Professor Paul Searls.

How do Vermonters balance progress with tradition? How do Vermonters develop their state in a way that protects Vermont’s identity? Those are questions professor Paul Searls will examine in his talk “Exploring Vermont’s Identity: The Paradox of Development” on Monday, January 23, at 5:30 p.m. at the Joslin Memorial Library in Waitsfield. The event is sponsored by the Mad River Valley libraries.

 

The libraries’ description of the event reads, “Join Paul Searls, historian, professor and author as he shares how Vermont’s development unfolded beginning in the late 1890s with the competing efforts of state officials to promote and conserve the state’s natural beauty while also attracting business and industry. Today, the consequences of these historic decisions include a shortage of affordable housing and lack of economic and racial diversity in Vermont. The paradox of development also remains.”

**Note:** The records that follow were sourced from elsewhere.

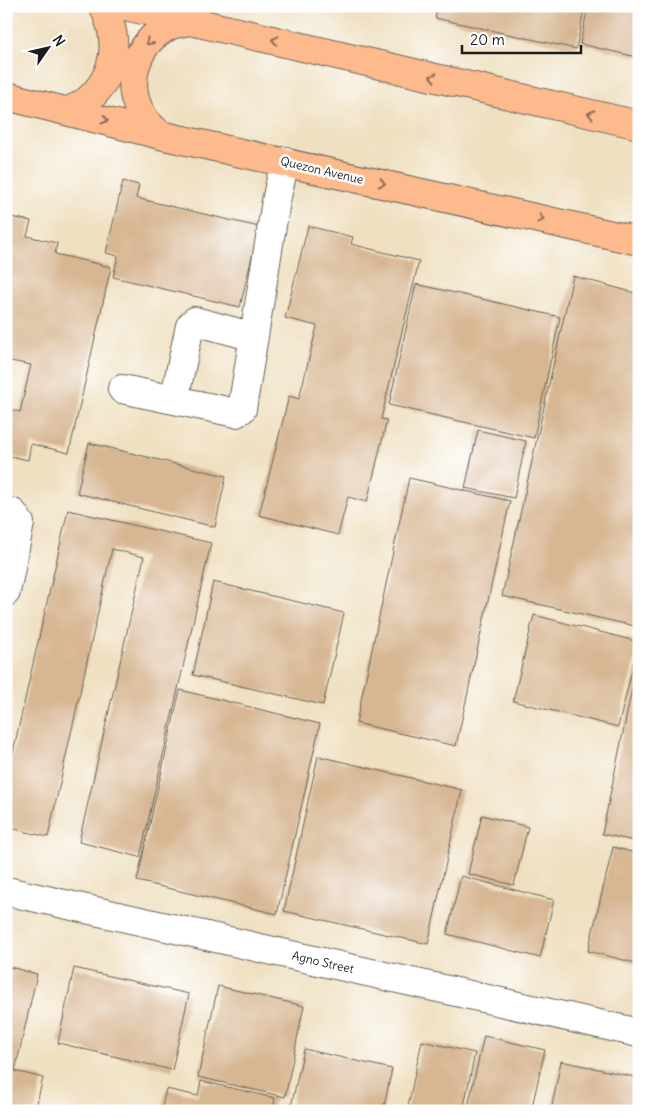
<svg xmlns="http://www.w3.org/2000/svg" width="645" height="1117" font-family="Delius,sans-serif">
	<rect width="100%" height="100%" fill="#fff"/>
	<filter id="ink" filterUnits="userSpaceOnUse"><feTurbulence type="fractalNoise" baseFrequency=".02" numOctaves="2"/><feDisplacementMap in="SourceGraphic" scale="10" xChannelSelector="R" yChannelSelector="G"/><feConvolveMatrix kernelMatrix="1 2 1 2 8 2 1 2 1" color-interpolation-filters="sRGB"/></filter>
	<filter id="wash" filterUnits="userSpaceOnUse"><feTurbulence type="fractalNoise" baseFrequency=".0096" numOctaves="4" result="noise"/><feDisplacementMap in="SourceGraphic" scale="20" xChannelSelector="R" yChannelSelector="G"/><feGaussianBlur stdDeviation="1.12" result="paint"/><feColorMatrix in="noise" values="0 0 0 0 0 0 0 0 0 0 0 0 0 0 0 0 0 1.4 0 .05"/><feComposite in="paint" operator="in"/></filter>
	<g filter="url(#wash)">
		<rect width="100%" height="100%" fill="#efe0c1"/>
		<g id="blocks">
			<!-- building -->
			<path fill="#d7b692" d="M 438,6 L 585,6 L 576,49 L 435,18 Z
				M 588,6 L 639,6 L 639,48 L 637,57 L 580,44 Z
				M 123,181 L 139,185 L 136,198 L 259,227 L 240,307 L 113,277 L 118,256 L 106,253 Z
				M 6,216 L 31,221 L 27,236 L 57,243 L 55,254 L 111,267 L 69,453 L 31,444 L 28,460 L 6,455 L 6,408 L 20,412 L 31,365 L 6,360 Z
				M 308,226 L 353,237 L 351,244 L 419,261 L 381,419 L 387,420 L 367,502 L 348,497 L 338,535 L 259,515 L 289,396 L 299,399 L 317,326 L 285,318 Z
				M 573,276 L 639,294 L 639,627 L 502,596 Z
				M 416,284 L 560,317 L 534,438 L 389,405 Z
				M 478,430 L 526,441 L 514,498 L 465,488 Z
				M 89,443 L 226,476 L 215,527 L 77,493 Z
				M 409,478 L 510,501 L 456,746 L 356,723 Z
				M 68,510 L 211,543 L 140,857 L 79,842 L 144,557 L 112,549 L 48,837 L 6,827 L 6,783 Z
				M 213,582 L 344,613 L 323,705 L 193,675 Z
				M 534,615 L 639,642 L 618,727 L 513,701 Z
				M 638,660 L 639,660 L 639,842 L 602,834 Z
				M 180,690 L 320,724 L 277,914 L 137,881 Z
				M 318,756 L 462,790 L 428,944 L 284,911 Z
				M 482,815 L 528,827 L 514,885 L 468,874 Z
				M 613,847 L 639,854 L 639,964 L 588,951 Z
				M 461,876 L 554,900 L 540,958 L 447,934 Z
				M 6,966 L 37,974 L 15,1071 L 43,1078 L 35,1111 L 6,1111 Z
				M 74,968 L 189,994 L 172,1070 L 58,1043 Z
				M 218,986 L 304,1006 L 285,1097 L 198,1077 Z
				M 484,1036 L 545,1050 L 531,1111 L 467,1111 Z
				M 422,1041 L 475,1053 L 463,1111 L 407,1111 Z
				M 304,1049 L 392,1069 L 383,1111 L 290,1111 Z
				M 561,1061 L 639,1078 L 639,1111 L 551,1111 Z
				M 201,1081 L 275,1098 L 273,1111 L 161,1111 L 166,1089 L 198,1096 Z"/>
		</g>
	</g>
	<g filter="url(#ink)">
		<use href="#blocks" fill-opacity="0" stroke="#666156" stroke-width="1"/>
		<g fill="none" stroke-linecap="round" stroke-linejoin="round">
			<!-- minor casing -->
			<g stroke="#666156" stroke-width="30">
				<path id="minor" d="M 122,389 L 236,413 L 242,409 L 276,201 L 285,161
					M 174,400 L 190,326 L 195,321 L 254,337
					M 6,511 L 13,513 L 20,523 L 6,592
					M 6,891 L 639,1033"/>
			</g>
			<!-- major casing -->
			<g stroke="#666156" stroke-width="30">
				<path id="major" d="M 125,6 L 639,125
					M 6,96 L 160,135 L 639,241
					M 69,111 C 76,107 84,104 89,99 C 117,73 120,39 103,6
					M 160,135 C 155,130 148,124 144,118 C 122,86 135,43 169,26 C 175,23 184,22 191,21"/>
			</g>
			<!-- minor -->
			<use href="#minor" stroke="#fff" stroke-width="28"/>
			<!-- major -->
			<use href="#major" stroke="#fcba8d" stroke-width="28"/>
		</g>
		<!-- one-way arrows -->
		<defs><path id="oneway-chevron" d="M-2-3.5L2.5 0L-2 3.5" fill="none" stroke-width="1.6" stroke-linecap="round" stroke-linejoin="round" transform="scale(1.25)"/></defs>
		<g stroke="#8c6b54">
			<use href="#oneway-chevron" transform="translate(275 40) rotate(-167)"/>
			<use href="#oneway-chevron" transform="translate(149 42) rotate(131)"/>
			<use href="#oneway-chevron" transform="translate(433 77) rotate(-167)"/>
			<use href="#oneway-chevron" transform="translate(591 114) rotate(-167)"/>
			<use href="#oneway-chevron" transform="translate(105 120) rotate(15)"/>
			<use href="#oneway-chevron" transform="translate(382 183) rotate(13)"/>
			<use href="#oneway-chevron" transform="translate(541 219) rotate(13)"/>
		</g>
	</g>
	<g text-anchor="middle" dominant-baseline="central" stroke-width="5" stroke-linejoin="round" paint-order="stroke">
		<!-- street labels -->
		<g font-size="12" fill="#1c1c1c" stroke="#fff">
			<text transform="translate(322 170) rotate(13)">Quezon Avenue</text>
			<text transform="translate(323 962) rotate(13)">Agno Street</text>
		</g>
	</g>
	<!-- margin -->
	<rect width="645" height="1117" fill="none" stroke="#fff" stroke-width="25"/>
	<!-- north arrow -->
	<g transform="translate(48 48) rotate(56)" stroke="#ffffff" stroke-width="4" paint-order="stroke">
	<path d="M0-4L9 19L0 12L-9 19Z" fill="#1c1c1c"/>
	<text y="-8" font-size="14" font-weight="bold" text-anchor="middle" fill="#1c1c1c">N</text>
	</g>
	<!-- scale -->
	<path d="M462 45v8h119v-8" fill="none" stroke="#1c1c1c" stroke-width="2.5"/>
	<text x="470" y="45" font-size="15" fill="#1c1c1c" stroke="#ffffff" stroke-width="4" paint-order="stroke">20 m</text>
</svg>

“You have to go back to the 1890s, when summer tourism expanded enormously, becoming a huge economic driver in the state,” Searls said in an email. “State leaders were eager to capitalize on tourism, recreation and second homes as a means to stimulate the state economy. What took them decades to wrap their heads around was the intrinsic principle of diminishing returns in using tourism — the selling of Vermont's backwardness — as a means of moving it forward, of developing and modernizing it. Vermont's backwardness became its greatest asset, and if Vermonters weren't careful to manage growth, they ran the risk of destroying the very thing that made Vermont attractive to outsiders — and to Vermonters themselves. The way I like to think of it is, Vermonters realized in the 20th century that the trick was to grow without appearing to grow at all. And that's tricky. We're still trying to perfect that balance of growth and preservation, tradition and progress. It isn't easy.

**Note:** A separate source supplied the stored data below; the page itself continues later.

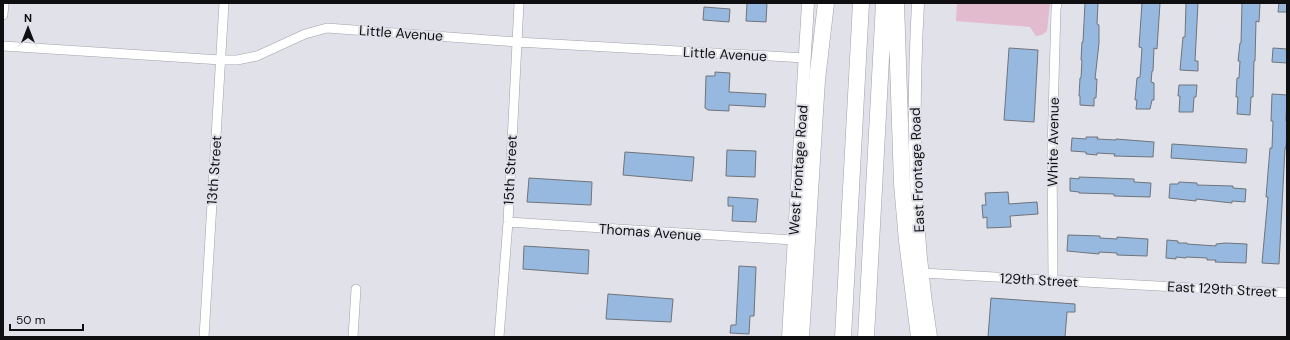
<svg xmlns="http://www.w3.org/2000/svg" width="1290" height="340" viewBox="0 0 1290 340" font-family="'DM Sans',sans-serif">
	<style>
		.green { fill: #e2bbce }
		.building { fill: #97b9df; stroke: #6f747a }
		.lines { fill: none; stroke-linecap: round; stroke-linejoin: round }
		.street-casing { stroke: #a0a1a8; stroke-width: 10 }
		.secondary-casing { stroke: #a0a1a8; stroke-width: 13 }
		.highway-casing { stroke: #a0a1a8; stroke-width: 17 }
		.street { stroke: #fff; stroke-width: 9 }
		.secondary { stroke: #fff; stroke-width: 12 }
		.highway { stroke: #fff; stroke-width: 16 }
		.labels { text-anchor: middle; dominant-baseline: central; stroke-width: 4; stroke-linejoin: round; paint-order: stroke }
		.street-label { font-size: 14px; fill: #0f0f12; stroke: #e1e1e9 }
	</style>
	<rect width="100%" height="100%" fill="#e1e1e9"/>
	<path class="green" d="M957 3H1050L1047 31 1042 35 1036 36 1030 27 956 21Z"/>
	<path class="building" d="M747 3H767L766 22 746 21Z
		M1085 3H1098L1097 24 1099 25V43L1095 79H1097L1096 98H1094V106L1080 105V96H1079L1080 78H1081L1082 60H1081L1082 42H1083Z
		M1142 3H1160L1157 49 1154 48 1153 71H1152L1151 82 1154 83V100H1152L1150 109H1136L1137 100H1135L1137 78 1140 77 1142 48 1139 47Z
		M1186 3H1198L1195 61H1198V71L1180 70 1183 37H1185Z
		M1242 3H1260L1259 22 1256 21 1255 61H1254L1253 97H1251L1250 115 1237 114 1238 97H1236L1237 78H1239L1240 61H1238L1240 43H1241Z
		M1279 3H1287V12H1278Z
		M704 7 730 9 729 22 703 20Z
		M1009 48 1038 50 1034 122 1004 120Z
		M1273 48 1287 49V63L1272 62Z
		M715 72 730 73 729 92 766 94 765 107 729 105V111L708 110 705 108 706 76H715Z
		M1179 85H1197L1196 97H1194L1193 112H1179L1180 96H1178Z
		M1272 94 1287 95 1286 121H1287V132L1286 148H1285L1279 264 1262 263 1268 197H1266L1270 148H1272L1273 121H1271Z
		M1086 137H1098L1097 139 1116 140V139L1154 142 1153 157 1114 156 1115 154 1097 153V155L1086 154V152L1071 151 1072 138 1086 139Z
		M1172 144 1247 149 1246 163 1171 158Z
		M727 150 756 151 755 177 726 176Z
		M625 152 694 157 692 181 623 175Z
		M1079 177 1134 179V182L1151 183 1150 197 1114 196V194L1079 193V192L1070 191V178L1079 179Z
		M529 178 592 182 591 205 527 202Z
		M1179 182 1197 183V185L1233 186V188L1246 189 1245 202 1232 201V203L1196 199V201L1169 198 1170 184H1178Z
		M1008 192 1009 204 1037 202 1038 214 1010 216 1011 227 987 228V217L983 218 982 205H986L985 193Z
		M728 197 758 199 756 222 732 221 733 206H728Z
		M1068 235 1100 236V238L1117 239V237L1148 239 1147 256 1117 255V253L1099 252V254L1067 251Z
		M1167 240 1178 241V243H1187V244L1216 246V244L1225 243 1247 244 1246 263 1215 262 1216 260H1207V258L1186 257V258L1176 257V259L1166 258Z
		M524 246 589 250 588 274 523 269Z
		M739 266 756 267 754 316H750L749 334 730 333 731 325H736Z
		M608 294 673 299 671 322 606 319Z
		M991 298 1075 304V312H1067L1065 337H988Z"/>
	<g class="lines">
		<defs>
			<path id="street" d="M3 15 4 3
				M3 46 221 60H237L257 56 305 34 327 28 517 42 805 58
				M508 222 793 240
				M922 273 1287 293
				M1053 280 1052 151 1056 9 1057 3
				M204 337 224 3
				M353 337 356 289
				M499 337 508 222 519 3"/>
			<path id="secondary" d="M918 3C912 116 913 225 931 337
				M788 337 808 3"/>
			<path id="highway" d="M896 3 902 184 907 241 919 337
				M801 337 817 80 826 3
				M843 337 861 3
				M866 337 884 3"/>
		</defs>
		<use href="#street" class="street-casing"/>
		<use href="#secondary" class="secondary-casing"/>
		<use href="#highway" class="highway-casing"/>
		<use href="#street" class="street"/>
		<use href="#secondary" class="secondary"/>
		<use href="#highway" class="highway"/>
	</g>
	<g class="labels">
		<g class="street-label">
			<text transform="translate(401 33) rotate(4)">Little Avenue</text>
			<text transform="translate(725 54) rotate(3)">Little Avenue</text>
			<text transform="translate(1053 142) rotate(-89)">White Avenue</text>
			<text transform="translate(214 170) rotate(-86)">13th Street</text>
			<text transform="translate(510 170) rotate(-87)">15th Street</text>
			<text transform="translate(798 170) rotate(-86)">West Frontage Road</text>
			<text transform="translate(917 170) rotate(-92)">East Frontage Road</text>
			<text transform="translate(650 232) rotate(4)">Thomas Avenue</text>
			<text transform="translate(1039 280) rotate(3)">129th Street</text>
			<text transform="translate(1222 289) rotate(3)">East 129th Street</text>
		</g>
	</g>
	<rect width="1290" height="340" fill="none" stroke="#0f0f12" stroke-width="8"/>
	<g transform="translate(28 28)" stroke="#e1e1e9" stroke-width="3" paint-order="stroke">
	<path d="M0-3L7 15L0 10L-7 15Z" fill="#0f0f12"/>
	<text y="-6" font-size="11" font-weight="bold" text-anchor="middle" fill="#0f0f12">N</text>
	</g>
	<path d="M10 324v6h73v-6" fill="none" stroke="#0f0f12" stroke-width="2"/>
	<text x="16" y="324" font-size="12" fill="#0f0f12" stroke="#e1e1e9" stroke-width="3" paint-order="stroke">50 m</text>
</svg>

“I'm very excited for the talk because I'm going to try to synthesize my most recent book with my current book project, which is very much a sequel,” Searls said. “I wrote a book titled "Repeopling Vermont," published in 2019, that focused on the town of Landgrove in Bennington County as a window into Vermont's journey from the 1890s to the 1970s. While I was writing that book, it became clear to me that my next project needed to be about the construction and impact of the interstate highways on Vermont, which was the most consequential thing that happened to the state in the 20th century. After months of research, it became completely obvious to me that the truly meaningful story was not the interstates, but instead the saga of the debate over highways in southwestern Vermont between Rutland and Bennington: primarily Route 7 but also Route 4 and the bypasses around those two cities. It's an amazing story that encapsulates Vermont's struggles with the consequences of how the interstates opened Vermont up to the outside world, and how the state attempted to exert control over those consequences. I've given many talks in the Route 7 corridor in the last year on the new project, but I'm looking forward to blending this project and “Repeopling” in the talk at Joslin.” 

Asked what folks can expect from the talk, Searls said, “The measure of a successful talk to me is how much discussion it generates. The session has been allotted an hour and a half, and I'm going to do my presentation for between 45 minutes and an hour — hopefully on the short side of that, but there's a lot to go over. And then I'm very much looking forward to hearing what people have to say. The focus will be on managing development in the 20thcentury, and, in particular, the challenge of providing persistence in the human landscape — housing and jobs for normal people who have lived in a place for a long time.”